* [AIM OF THE EXERCISE]: Everything from the line holding "vfov_deg: 39.2" through the last line of the data, and nothing else, should be retyped exactly, with no pictures.

* [SOURCE DATA]:
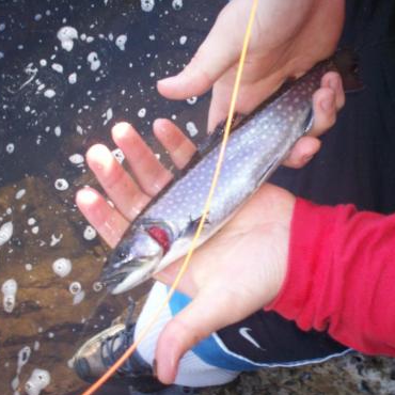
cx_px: 220
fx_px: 555
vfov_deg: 39.2
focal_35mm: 43
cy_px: 199
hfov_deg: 39.1
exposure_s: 1/61.2
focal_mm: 6
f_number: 4.5
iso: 140
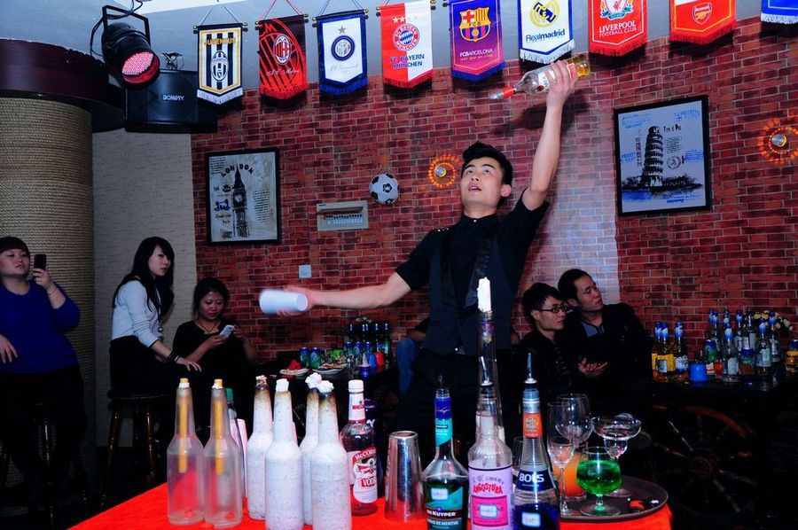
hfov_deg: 51.3
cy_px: 265
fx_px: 830
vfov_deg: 35.4
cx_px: 399
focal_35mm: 38
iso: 400
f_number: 5
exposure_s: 1/25
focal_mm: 25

* [ANSWER AREA]:
vfov_deg: 39.2
focal_35mm: 43
cy_px: 199
hfov_deg: 39.1
exposure_s: 1/61.2
focal_mm: 6
f_number: 4.5
iso: 140
hfov_deg: 51.3
cy_px: 265
fx_px: 830
vfov_deg: 35.4
cx_px: 399
focal_35mm: 38
iso: 400
f_number: 5
exposure_s: 1/25
focal_mm: 25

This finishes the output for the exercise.